-- GOAL OF THE EXERCISE --
Output the listing as a Markdown table with the columns No. and Line, starting with its first line and going on through the line with "33: (152, 140)". Number each row and leave out blank lines.

Stored data entries
————
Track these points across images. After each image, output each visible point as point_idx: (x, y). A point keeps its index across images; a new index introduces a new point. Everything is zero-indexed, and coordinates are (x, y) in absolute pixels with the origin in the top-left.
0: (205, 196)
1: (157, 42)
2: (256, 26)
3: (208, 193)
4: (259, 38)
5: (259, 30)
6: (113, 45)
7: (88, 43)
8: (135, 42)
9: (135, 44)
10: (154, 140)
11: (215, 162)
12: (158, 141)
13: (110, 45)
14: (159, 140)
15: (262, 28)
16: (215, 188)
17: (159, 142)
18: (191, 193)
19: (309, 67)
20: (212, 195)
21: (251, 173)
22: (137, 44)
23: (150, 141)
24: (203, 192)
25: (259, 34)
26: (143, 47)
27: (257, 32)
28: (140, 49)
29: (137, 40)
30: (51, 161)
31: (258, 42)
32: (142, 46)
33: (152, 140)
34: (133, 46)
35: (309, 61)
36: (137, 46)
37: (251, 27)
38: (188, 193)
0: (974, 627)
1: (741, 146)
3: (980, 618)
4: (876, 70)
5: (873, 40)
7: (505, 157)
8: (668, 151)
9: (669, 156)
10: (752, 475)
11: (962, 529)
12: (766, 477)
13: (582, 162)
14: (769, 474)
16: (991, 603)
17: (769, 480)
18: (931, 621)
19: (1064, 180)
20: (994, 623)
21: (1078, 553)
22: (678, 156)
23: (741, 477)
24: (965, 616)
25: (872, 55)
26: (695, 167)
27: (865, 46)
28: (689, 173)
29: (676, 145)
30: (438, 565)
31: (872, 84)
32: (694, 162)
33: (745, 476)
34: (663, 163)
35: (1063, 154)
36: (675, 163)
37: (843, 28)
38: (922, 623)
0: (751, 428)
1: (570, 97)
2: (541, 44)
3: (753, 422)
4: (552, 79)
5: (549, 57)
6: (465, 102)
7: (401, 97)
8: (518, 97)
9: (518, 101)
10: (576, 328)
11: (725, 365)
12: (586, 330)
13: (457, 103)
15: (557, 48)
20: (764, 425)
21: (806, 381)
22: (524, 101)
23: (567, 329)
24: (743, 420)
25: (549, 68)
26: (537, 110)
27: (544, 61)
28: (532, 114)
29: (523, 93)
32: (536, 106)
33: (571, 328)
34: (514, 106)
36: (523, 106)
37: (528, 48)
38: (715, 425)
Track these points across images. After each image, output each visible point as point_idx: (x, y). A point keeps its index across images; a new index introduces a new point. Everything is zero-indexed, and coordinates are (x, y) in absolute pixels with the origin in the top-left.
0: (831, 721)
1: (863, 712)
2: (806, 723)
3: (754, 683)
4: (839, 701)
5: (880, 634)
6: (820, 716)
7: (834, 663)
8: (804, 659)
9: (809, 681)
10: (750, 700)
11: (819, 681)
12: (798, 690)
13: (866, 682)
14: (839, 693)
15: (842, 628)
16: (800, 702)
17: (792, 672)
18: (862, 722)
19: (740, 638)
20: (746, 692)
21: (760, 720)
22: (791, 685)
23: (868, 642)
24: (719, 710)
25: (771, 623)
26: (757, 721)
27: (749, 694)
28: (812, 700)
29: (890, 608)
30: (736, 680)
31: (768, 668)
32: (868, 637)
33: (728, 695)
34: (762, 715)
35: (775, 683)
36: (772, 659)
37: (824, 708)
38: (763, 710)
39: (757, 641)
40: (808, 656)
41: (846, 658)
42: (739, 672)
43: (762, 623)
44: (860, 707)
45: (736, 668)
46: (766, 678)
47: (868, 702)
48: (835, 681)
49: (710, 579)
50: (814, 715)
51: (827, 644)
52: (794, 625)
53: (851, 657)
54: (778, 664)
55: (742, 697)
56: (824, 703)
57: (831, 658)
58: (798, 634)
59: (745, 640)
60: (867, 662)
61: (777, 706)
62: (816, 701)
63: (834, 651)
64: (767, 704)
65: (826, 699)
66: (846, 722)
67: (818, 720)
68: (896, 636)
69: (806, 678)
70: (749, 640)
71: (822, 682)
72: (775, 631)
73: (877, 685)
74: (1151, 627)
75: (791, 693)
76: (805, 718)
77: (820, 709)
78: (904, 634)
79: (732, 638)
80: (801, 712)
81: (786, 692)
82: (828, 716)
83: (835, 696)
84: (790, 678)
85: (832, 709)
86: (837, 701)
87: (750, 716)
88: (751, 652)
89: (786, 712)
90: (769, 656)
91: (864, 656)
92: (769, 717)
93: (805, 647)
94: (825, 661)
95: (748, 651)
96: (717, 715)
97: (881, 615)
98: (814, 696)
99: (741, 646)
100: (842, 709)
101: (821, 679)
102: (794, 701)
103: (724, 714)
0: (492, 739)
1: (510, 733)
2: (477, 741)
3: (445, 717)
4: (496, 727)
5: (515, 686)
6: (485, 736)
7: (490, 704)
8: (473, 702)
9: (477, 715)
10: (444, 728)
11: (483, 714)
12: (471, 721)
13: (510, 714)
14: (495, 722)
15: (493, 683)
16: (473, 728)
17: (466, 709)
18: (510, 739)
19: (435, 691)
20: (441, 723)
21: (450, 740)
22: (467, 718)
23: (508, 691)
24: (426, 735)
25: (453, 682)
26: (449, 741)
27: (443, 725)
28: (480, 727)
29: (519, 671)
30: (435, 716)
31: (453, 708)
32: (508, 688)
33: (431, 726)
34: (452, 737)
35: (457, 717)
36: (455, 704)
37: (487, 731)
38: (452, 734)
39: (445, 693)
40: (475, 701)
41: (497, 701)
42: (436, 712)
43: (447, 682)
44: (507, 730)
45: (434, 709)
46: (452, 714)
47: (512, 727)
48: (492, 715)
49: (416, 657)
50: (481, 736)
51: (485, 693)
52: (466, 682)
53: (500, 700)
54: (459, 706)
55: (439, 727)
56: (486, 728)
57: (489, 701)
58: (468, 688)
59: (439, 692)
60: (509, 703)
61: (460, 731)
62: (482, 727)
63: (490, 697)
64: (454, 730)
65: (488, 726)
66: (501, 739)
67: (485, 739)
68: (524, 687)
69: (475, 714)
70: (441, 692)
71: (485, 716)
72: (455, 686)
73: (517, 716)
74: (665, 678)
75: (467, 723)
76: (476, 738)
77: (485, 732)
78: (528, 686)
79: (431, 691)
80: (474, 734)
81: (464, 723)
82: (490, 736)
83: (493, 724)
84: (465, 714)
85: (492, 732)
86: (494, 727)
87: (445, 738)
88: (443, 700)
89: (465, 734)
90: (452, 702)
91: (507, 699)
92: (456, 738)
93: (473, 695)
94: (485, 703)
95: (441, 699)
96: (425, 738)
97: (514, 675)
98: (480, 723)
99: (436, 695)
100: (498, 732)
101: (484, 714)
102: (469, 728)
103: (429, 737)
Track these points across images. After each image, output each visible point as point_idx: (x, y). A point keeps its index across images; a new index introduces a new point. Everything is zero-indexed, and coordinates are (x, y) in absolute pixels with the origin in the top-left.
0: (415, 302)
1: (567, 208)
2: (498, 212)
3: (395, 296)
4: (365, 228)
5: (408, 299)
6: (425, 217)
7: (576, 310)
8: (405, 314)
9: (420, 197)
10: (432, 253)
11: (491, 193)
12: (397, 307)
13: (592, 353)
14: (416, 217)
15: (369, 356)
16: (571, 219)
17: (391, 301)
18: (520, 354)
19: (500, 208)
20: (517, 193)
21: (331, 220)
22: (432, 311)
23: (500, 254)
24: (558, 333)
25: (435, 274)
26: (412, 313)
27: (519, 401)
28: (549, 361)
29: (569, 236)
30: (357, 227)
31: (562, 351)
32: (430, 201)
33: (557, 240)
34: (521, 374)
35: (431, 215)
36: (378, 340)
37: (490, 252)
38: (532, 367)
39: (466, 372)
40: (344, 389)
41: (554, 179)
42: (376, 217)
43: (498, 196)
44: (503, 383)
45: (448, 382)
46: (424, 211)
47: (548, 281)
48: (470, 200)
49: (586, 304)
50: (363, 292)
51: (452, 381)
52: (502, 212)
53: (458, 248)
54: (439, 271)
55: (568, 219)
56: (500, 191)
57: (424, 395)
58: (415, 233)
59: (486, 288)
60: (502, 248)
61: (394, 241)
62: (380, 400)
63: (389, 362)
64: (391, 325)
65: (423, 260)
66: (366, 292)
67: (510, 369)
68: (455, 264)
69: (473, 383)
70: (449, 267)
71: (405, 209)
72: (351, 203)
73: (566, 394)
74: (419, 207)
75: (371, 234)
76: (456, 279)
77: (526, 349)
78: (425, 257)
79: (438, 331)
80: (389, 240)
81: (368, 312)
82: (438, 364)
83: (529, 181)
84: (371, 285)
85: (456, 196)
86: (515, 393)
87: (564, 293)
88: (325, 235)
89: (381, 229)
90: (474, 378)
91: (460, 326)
————
-- SOLUTION TO THIS TASK --
| No. | Line |
|---|---|
| 1 | Track these points across images. After each image, output each visible point as point_idx: (x, y). A point keeps its index across images; a new index introduces a new point. Everything is zero-indexed, and coordinates are (x, y) in absolute pixels with the origin in the top-left. |
| 2 | 0: (205, 196) |
| 3 | 1: (157, 42) |
| 4 | 2: (256, 26) |
| 5 | 3: (208, 193) |
| 6 | 4: (259, 38) |
| 7 | 5: (259, 30) |
| 8 | 6: (113, 45) |
| 9 | 7: (88, 43) |
| 10 | 8: (135, 42) |
| 11 | 9: (135, 44) |
| 12 | 10: (154, 140) |
| 13 | 11: (215, 162) |
| 14 | 12: (158, 141) |
| 15 | 13: (110, 45) |
| 16 | 14: (159, 140) |
| 17 | 15: (262, 28) |
| 18 | 16: (215, 188) |
| 19 | 17: (159, 142) |
| 20 | 18: (191, 193) |
| 21 | 19: (309, 67) |
| 22 | 20: (212, 195) |
| 23 | 21: (251, 173) |
| 24 | 22: (137, 44) |
| 25 | 23: (150, 141) |
| 26 | 24: (203, 192) |
| 27 | 25: (259, 34) |
| 28 | 26: (143, 47) |
| 29 | 27: (257, 32) |
| 30 | 28: (140, 49) |
| 31 | 29: (137, 40) |
| 32 | 30: (51, 161) |
| 33 | 31: (258, 42) |
| 34 | 32: (142, 46) |
| 35 | 33: (152, 140) |